トランプ米大統領の支持者たちは、昨年の選挙関連のイベント会場でTシャツや赤い「MAGA」のキャップ、さらにはトランプの彼の顔が描かれたコインまで、あらゆる記念グッズを購入していた。そして、一部の支持者たちは、それらのグッズの購入が「投資」につながり、トランプが当選すればグッズの価値が上昇し、利益が得られるという話を聞かされていたが、それは詐欺だった。
フォーブスが入手した警察の捜査令状によると、アラバマ州のある女性は通信アプリ、テレグラムのトランプ支持者が集まるグループを閲覧していた際に、「グッズを持っているだけで報酬を得られる」という話を見つけたという。彼女は、自分が持っているトランプのグッズで収益を得られかもしれないと思い、その仕組みを宣伝していたアカウントに連絡を取った。
すると、グッズの写真を送れば、1300万ドル(約19億円)の「リベート」を貰えると言われたという。ただし、そのためには、暗号資産で15万2000ドル(約2240万円)相当の取引手数料を支払う必要があると告げられた。捜査令状によると、彼女はその手数料を詐欺師のウォレットに送金したが、リベートの話は宙に浮いたままになった。
これは、2020年代初頭から広まった「トランプ・リベート・バンキング(TRB)」と呼ばれる詐欺の最新の形態だ。詐欺師たちは、「トランプ関連のグッズは、彼が大統領に就任すれば莫大な価値を持つようになる」という話で支持者たちを騙していた。この詐欺の被害額は通常、数千ドル程度のものだったが、アラバマ州の女性のケースでは、より大規模な詐欺となった。
捜査令状によると、この女性は、リベートを受け取れなかった後、現地の警察に通報した。その結果、連邦捜査局(FBI)は昨年11月に取引所のバイナンスに命じて盗まれた資金を凍結させており、彼女の資金は戻って来る可能性が高いという。

▶ 提供データ:
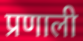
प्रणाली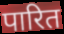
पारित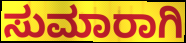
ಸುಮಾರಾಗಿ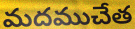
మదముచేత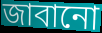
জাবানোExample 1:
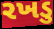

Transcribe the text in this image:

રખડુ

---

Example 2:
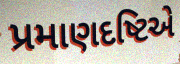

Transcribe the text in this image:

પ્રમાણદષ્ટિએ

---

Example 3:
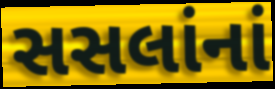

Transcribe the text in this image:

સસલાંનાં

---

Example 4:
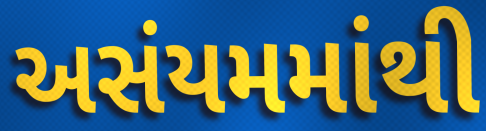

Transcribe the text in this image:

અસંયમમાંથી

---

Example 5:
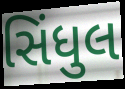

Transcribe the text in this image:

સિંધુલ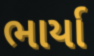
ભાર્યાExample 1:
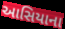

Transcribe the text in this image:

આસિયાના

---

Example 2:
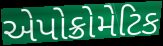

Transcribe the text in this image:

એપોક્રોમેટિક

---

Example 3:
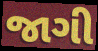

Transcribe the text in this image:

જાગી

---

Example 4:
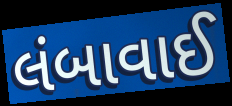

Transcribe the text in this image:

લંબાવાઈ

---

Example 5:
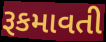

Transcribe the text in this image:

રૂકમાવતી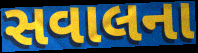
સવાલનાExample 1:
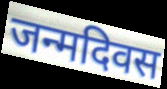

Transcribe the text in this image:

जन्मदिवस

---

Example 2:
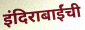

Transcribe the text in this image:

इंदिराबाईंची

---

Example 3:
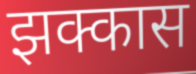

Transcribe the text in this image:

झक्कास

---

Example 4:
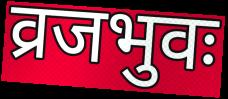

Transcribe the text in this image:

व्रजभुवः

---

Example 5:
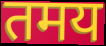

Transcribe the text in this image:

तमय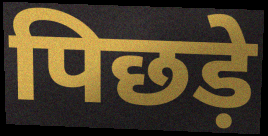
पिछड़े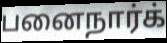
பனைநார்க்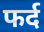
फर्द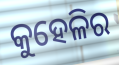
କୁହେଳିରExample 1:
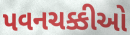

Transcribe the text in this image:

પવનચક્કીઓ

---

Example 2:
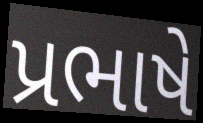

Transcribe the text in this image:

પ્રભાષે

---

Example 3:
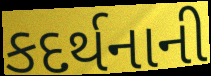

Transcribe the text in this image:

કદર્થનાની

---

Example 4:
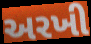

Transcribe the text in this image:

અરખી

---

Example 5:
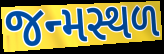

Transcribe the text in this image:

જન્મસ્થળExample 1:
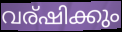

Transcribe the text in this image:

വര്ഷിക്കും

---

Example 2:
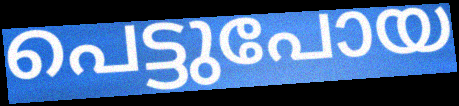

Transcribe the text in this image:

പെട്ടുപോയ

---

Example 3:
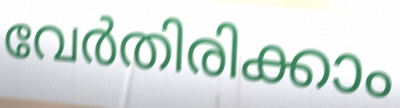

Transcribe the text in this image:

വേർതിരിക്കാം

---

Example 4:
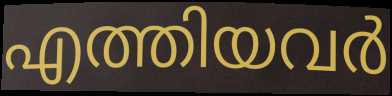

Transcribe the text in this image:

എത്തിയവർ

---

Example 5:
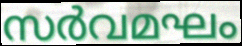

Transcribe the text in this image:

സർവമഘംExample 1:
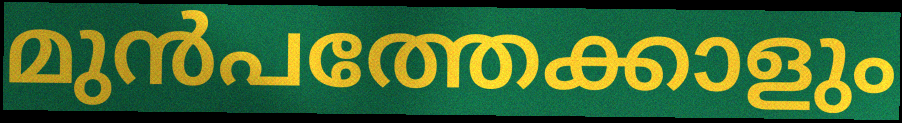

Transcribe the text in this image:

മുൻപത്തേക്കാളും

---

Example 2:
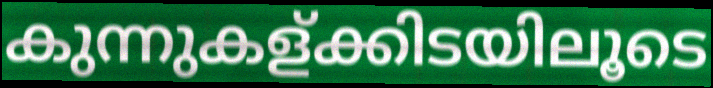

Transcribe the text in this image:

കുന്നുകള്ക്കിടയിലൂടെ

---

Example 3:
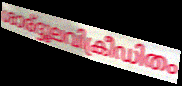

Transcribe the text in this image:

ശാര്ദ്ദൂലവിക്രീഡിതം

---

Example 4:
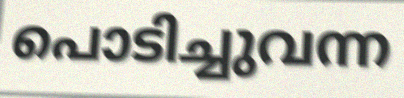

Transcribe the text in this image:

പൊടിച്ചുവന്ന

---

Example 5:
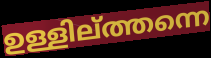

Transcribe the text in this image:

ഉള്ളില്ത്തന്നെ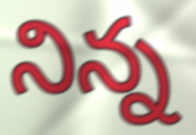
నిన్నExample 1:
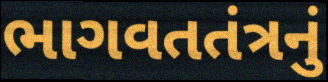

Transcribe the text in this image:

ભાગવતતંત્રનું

▶ 作業指示:
1. 本文のうち「すると、グッズの写真を送れば」から「話は宙に浮いたままになった。」までの部分をすべて、一字一句変えずに出力せよ。
2. 本文に出てくるドル建ての金額をすべて書き出せ。
データは本文とは別の資料である。

▶ 解答一覧:
1.
すると、グッズの写真を送れば、1300万ドル(約19億円)の「リベート」を貰えると言われたという。ただし、そのためには、暗号資産で15万2000ドル(約2240万円)相当の取引手数料を支払う必要があると告げられた。捜査令状によると、彼女はその手数料を詐欺師のウォレットに送金したが、リベートの話は宙に浮いたままになった。

2.
1300万ドル(約19億円)
15万2000ドル(約2240万円)
数千ドル